Directions for this task: Using the listing, copy each whole line that features "avec".

Available data:
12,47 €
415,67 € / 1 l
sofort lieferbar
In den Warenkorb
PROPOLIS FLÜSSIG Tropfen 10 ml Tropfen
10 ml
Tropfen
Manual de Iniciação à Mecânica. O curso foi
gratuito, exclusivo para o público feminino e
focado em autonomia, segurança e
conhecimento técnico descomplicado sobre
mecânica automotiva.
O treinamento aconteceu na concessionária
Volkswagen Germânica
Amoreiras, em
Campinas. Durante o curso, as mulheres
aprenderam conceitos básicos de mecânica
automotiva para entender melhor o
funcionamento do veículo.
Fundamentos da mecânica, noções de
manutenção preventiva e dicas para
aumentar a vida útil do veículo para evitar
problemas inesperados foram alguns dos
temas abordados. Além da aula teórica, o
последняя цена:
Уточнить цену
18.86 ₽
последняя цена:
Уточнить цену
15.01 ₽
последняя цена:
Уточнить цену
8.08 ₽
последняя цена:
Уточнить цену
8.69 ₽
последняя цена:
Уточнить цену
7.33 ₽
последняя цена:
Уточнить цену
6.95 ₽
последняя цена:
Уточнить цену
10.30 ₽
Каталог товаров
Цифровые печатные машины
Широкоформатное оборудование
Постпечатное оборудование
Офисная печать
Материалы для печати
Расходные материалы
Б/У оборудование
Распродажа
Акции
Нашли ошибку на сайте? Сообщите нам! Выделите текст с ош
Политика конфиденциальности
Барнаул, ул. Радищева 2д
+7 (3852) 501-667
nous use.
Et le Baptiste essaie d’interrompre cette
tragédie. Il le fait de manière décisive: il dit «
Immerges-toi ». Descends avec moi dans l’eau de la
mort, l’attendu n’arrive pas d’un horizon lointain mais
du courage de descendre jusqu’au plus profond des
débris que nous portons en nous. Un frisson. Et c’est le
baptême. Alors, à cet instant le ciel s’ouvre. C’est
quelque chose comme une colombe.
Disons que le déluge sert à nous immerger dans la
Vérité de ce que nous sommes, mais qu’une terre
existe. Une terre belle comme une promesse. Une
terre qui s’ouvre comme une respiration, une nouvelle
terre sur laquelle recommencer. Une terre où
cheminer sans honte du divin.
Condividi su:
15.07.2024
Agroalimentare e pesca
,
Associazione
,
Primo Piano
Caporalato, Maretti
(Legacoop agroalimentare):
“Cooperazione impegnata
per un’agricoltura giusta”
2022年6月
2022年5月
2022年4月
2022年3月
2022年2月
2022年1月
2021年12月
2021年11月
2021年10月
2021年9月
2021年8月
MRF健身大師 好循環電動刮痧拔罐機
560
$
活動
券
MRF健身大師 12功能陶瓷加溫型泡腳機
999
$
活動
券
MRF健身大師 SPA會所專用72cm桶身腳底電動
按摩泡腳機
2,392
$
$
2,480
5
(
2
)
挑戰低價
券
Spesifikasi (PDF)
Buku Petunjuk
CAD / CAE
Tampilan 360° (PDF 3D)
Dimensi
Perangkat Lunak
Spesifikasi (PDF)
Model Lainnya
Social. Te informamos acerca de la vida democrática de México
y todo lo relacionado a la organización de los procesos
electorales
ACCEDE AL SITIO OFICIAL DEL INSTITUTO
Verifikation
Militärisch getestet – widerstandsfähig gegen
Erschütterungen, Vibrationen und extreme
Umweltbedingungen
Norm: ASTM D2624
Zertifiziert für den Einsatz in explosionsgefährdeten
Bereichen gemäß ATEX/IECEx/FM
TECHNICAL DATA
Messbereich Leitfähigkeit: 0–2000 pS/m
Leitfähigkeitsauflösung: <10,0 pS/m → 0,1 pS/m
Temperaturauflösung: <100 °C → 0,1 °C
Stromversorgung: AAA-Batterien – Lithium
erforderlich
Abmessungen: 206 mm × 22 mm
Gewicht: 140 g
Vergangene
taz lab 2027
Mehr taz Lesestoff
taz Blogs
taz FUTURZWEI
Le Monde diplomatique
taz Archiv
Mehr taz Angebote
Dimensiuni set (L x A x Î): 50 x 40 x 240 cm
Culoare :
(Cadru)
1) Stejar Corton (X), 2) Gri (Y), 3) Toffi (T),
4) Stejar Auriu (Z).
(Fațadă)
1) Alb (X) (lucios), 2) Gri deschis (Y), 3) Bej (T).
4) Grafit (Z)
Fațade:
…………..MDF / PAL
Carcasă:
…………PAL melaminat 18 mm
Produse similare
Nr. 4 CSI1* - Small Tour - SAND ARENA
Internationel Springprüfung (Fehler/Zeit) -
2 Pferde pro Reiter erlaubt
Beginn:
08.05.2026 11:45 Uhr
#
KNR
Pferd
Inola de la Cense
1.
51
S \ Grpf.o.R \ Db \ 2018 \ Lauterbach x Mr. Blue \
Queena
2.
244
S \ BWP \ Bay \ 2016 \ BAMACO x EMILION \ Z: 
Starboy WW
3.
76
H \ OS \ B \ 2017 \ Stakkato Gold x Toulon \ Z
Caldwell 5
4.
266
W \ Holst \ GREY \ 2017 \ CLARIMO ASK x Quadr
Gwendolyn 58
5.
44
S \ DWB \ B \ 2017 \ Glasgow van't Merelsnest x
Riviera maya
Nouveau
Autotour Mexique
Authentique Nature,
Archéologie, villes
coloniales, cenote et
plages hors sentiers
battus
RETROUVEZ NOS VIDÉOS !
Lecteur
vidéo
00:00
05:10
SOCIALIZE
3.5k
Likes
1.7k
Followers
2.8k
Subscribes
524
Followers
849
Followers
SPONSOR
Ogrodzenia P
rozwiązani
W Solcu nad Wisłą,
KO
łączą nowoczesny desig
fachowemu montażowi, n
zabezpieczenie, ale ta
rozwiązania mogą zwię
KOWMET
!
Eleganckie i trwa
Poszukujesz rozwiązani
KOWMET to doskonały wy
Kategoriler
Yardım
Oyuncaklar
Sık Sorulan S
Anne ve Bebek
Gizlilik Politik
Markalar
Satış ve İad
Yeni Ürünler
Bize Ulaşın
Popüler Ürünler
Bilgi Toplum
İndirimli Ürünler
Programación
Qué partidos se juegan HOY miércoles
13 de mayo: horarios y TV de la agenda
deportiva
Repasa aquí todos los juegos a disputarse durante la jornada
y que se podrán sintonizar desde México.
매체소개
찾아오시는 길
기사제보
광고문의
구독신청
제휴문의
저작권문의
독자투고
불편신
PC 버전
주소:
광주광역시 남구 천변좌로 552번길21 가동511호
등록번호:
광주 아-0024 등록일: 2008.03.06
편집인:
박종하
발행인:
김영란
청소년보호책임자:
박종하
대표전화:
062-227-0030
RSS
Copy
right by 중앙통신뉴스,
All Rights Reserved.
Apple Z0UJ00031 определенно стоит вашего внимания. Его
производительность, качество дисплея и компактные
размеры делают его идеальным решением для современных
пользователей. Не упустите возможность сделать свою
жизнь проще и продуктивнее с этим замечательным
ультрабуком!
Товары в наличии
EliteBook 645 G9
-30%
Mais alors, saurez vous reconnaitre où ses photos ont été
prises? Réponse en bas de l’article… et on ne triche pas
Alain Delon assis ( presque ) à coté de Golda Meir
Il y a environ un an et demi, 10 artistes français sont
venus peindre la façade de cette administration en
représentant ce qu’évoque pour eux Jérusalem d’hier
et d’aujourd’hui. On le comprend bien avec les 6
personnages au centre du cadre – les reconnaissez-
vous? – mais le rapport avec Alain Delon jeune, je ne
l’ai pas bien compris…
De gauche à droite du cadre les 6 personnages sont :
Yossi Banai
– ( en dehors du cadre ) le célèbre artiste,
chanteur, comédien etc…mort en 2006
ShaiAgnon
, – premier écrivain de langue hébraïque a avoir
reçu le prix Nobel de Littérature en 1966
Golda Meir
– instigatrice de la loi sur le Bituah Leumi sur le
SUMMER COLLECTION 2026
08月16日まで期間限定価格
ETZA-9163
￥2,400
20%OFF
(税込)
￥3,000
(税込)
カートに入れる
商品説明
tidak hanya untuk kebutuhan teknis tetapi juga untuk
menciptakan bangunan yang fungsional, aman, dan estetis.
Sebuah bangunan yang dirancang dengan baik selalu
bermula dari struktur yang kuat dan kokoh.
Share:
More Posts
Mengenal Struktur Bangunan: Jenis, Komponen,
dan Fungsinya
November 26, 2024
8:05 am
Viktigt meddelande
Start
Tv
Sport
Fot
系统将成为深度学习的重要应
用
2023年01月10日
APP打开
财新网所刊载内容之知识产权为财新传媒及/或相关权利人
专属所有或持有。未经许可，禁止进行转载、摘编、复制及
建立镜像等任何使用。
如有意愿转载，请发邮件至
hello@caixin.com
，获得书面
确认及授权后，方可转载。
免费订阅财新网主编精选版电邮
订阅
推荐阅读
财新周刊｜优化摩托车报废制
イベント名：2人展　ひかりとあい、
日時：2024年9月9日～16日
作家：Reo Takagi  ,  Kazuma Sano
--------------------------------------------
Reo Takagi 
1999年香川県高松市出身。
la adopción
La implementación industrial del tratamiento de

Solution:
Immerges-toi ». Descends avec moi dans l’eau de la
et d’aujourd’hui. On le comprend bien avec les 6
vous? – mais le rapport avec Alain Delon jeune, je ne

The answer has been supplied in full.